As Erdoes amplified in Crying For A Dream: “All Sioux ceremonies end with the words, Mitakuye Oyasin—‘all my relations’—meaning every living human being on this Earth, every plant and animal, down to the smallest flower and tiniest bug. The Indians relationship to the Earth, the winds, and the animals is intimate and intensely personal, closely related to their sacred beliefs. This relationship arises out of their environment, the hills and trees around them, the prairie or desert upon which they walk. It arises out of their nature-related language and out of age-old traditions passed on from generation to generation. Some fifteen years ago, together with my friend, the Sioux medicine man, Lame Deer, I took part in a panel discussion on Indian religion.
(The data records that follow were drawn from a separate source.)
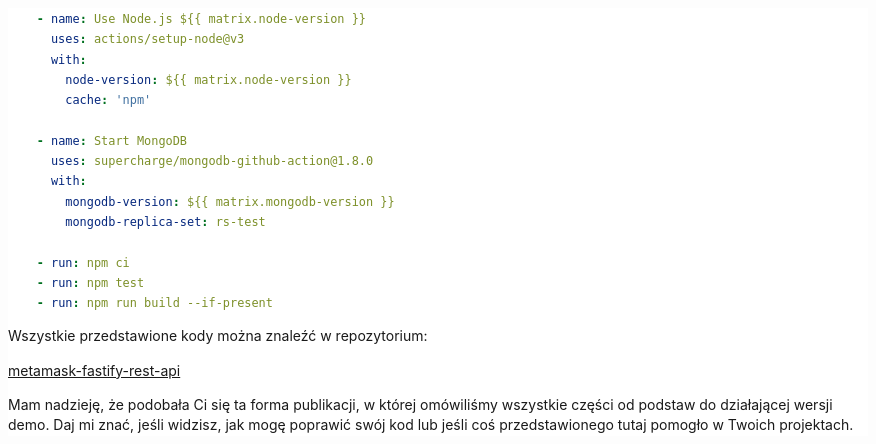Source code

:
 ```yml
    - name: Use Node.js ${{ matrix.node-version }}
      uses: actions/setup-node@v3
      with:
        node-version: ${{ matrix.node-version }}
        cache: 'npm'

    - name: Start MongoDB
      uses: supercharge/mongodb-github-action@1.8.0
      with:
        mongodb-version: ${{ matrix.mongodb-version }}
        mongodb-replica-set: rs-test

    - run: npm ci
    - run: npm test
    - run: npm run build --if-present
```

Wszystkie przedstawione kody można znaleźć w repozytorium:

[metamask-fastify-rest-api](https://github.com/gustawdaniel/metamask-fastify-rest-api)

Mam nadzieję, że podobała Ci się ta forma publikacji, w której omówiliśmy wszystkie części od podstaw do działającej wersji demo. Daj mi znać, jeśli widzisz, jak mogę poprawić swój kod lub jeśli coś przedstawionego tutaj pomogło w Twoich projektach.

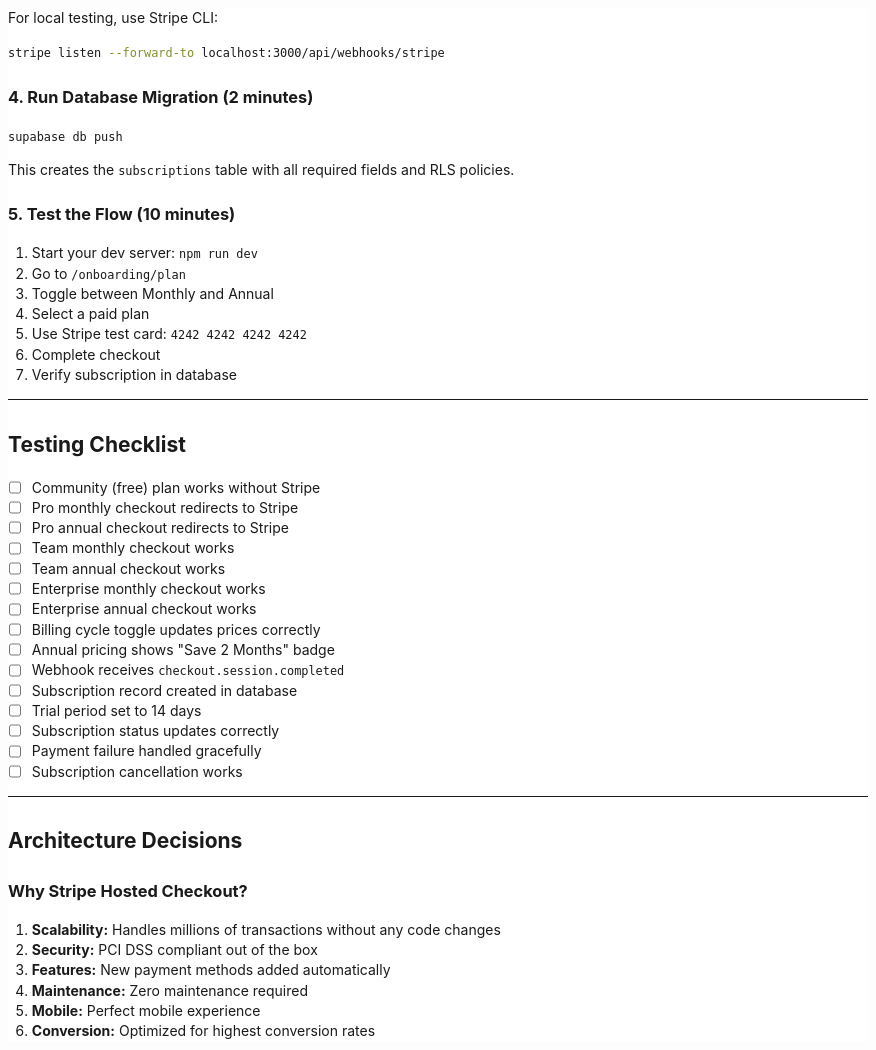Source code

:For local testing, use Stripe CLI:
```bash
stripe listen --forward-to localhost:3000/api/webhooks/stripe
```

### 4. Run Database Migration (2 minutes)

```bash
supabase db push
```

This creates the `subscriptions` table with all required fields and RLS policies.

### 5. Test the Flow (10 minutes)

1. Start your dev server: `npm run dev`
2. Go to `/onboarding/plan`
3. Toggle between Monthly and Annual
4. Select a paid plan
5. Use Stripe test card: `4242 4242 4242 4242`
6. Complete checkout
7. Verify subscription in database

---

## Testing Checklist

- [ ] Community (free) plan works without Stripe
- [ ] Pro monthly checkout redirects to Stripe
- [ ] Pro annual checkout redirects to Stripe
- [ ] Team monthly checkout works
- [ ] Team annual checkout works
- [ ] Enterprise monthly checkout works
- [ ] Enterprise annual checkout works
- [ ] Billing cycle toggle updates prices correctly
- [ ] Annual pricing shows "Save 2 Months" badge
- [ ] Webhook receives `checkout.session.completed`
- [ ] Subscription record created in database
- [ ] Trial period set to 14 days
- [ ] Subscription status updates correctly
- [ ] Payment failure handled gracefully
- [ ] Subscription cancellation works

---

## Architecture Decisions

### Why Stripe Hosted Checkout?

1. **Scalability:** Handles millions of transactions without any code changes
2. **Security:** PCI DSS compliant out of the box
3. **Features:** New payment methods added automatically
4. **Maintenance:** Zero maintenance required
5. **Mobile:** Perfect mobile experience
6. **Conversion:** Optimized for highest conversion rates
A missionary priest turned to Lame Deer and said, ‘Chief, I respect your beliefs. My church is built in the shape of a tipi, by vestments are beaded, the Sacred Pipe hangs next to the cross on my wall. I participate in Indian ceremonies. I tell you—The Great Spirit and God are the same. Sweet Medicine and Christ are the same. The Pipe and the cross, they are all the same. There is no real difference between your and my religions.’ Lame Deer looked at the missionary for some time and then said, ‘Father, in your religion do animals have a soul?’ The priest answered with a slightly embarrassed smile, ‘Chief you got me there.’ On another occasion my friend was interviewed by a rather belligerent lady who taunted him, saying, ‘Lame Deer, you say that you speak to animals. Come on! This is the twentieth century. Don’t put me on!’”
As Chief Seattle (Suquamish) stated: “This we know: the earth does not belong to man, man belongs to the earth. All things are connected like the blood that unites us all. Man did not weave the web of life, he is merely a strand in it. Whatever he does to the web, he does to himself.”